Generated by GPT-5-mini| relational database | |
|---|---|
| Name | Relational database |
| Invented | 1970 |
| Creators | Edgar F. Codd |
| Developers | Oracle Corporation, IBM, Microsoft, Sybase, Ingres Corporation |
| Paradigm | Database management system |
| Query language | Structured Query Language |
relational database
A relational database is a type of Database management system designed to store and retrieve data organized into tables with defined relationships. It originated from theoretical work that formalized data as relations and later matured through implementations by companies and projects in the 1970s and 1980s. Key milestones include theoretical foundations, commercial systems, and standardization efforts that influenced enterprises, research institutions, and governments.
The theoretical basis was introduced by Edgar F. Codd in a seminal 1970 paper while at IBM Research, influencing projects at University of California, Berkeley, INRIA, and University of Michigan. Early implementations and commercial systems came from IBM, Ingres Corporation, and Oracle Corporation, with milestones at System R, Ingres, and Oracle Database driving adoption in 1979 and the 1980s. Standardization efforts led to the development of Structured Query Language and standards by organizations such as ANSI and ISO, while academic conferences like SIGMOD and VLDB chronicled research advances. The evolution intersected with developments at Microsoft (notably Microsoft SQL Server), Sybase, and later open-source projects like PostgreSQL and MySQL.
Foundational principles derive from relational model theory, emphasizing relations, tuples, and attributes as formalized by Edgar F. Codd. Key concepts include normalized schemas influenced by Boyce–Codd Normal Form and normalization theories, dependency theory from researchers at MIT and University of Toronto, and set-based operations grounded in relational algebra and relational calculus. Logical design practices were advanced in texts and courses at institutions such as Stanford University, Massachusetts Institute of Technology, and University of California, Berkeley. Influential figures and works include C. J. Date, Hugh Darwen, and textbooks that shaped industry and academic curricula.
Data are organized into tables resembling mathematical relations with rows (tuples) and columns (attributes). Schema design employs normalization techniques such as First normal form, Second normal form, Third normal form, and Boyce–Codd Normal Form to reduce redundancy—a lineage tied to work by Edgar F. Codd and Raymond F. Boyce. Keys (primary, foreign, candidate) establish integrity constraints; Referential integrity concepts were formalized in research at IBM Research and taught in courses at Carnegie Mellon University. Data types, constraints, and indexes trace implementation patterns seen in systems like Oracle Database, IBM Db2, Microsoft SQL Server, PostgreSQL, and MySQL.
Querying is dominated by Structured Query Language, standardized by ANSI and ISO after early implementations in projects such as System R and commercial products from Oracle Corporation. Underlying operations derive from relational algebra (projection, selection, join, union) and relational calculus, with optimization techniques developed in research presented at SIGMOD and VLDB. Advanced features include window functions, common table expressions, and set-based aggregates—capabilities implemented across platforms like PostgreSQL, Oracle Database, Microsoft SQL Server, and IBM Db2.
Implementations span monolithic servers (e.g., Oracle Database, IBM Db2), client-server models popularized by Sybase and Microsoft SQL Server, and distributed systems influenced by projects at Google and Amazon Web Services.

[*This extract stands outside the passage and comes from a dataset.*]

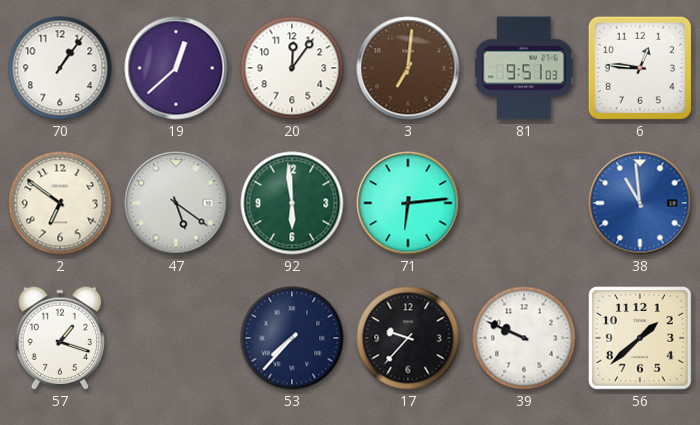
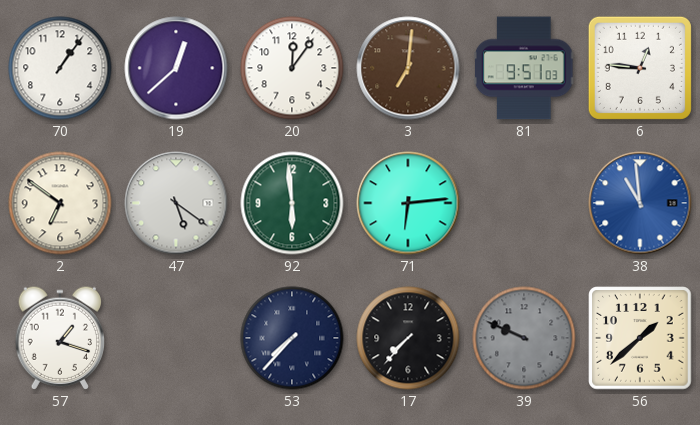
17: 9:37 -> 7:37
39 dial: white -> grey
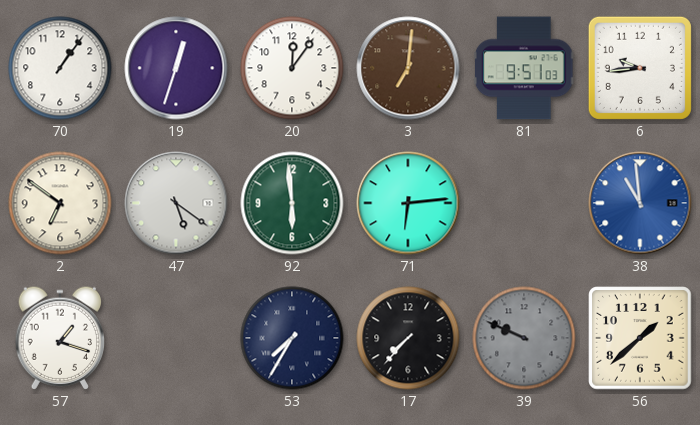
19: 12:38 -> 12:33
6: 12:46 -> 9:44
53: 7:37 -> 7:35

Storage engines and index structures (B-tree, hash, bitmap) were refined in work at Ingres Corporation and Berkeley DB, while transaction processing and concurrency control draw on research from Bell Labs and IBM Research. Scalability patterns include sharding, replication, and clustering as employed by Oracle, Microsoft, and cloud providers such as Amazon Web Services and Google Cloud Platform.
Relational databases underpin enterprise systems in finance (e.g., Goldman Sachs systems), healthcare (adoption at institutions like Mayo Clinic), telecommunications (deployments at AT&T), government agencies, and e-commerce platforms used by companies such as eBay and Walmart. Academic research employs relational systems in data analysis labs at MIT and Stanford University, while software ecosystems integrate databases with middleware from Red Hat and application frameworks from Microsoft and Oracle Corporation.
Security mechanisms include authentication, authorization, and auditing features standardized in products from Oracle Corporation, Microsoft, and IBM, with compliance frameworks influenced by laws and standards such as Sarbanes–Oxley Act and industry guidelines promulgated by organizations like NIST. Transaction integrity relies on the ACID model formalized in database literature and developed in concurrency control research at IBM Research and Bell Labs. Backup, recovery, and disaster recovery practices evolved through implementations at Sun Microsystems and enterprises such as Bank of America.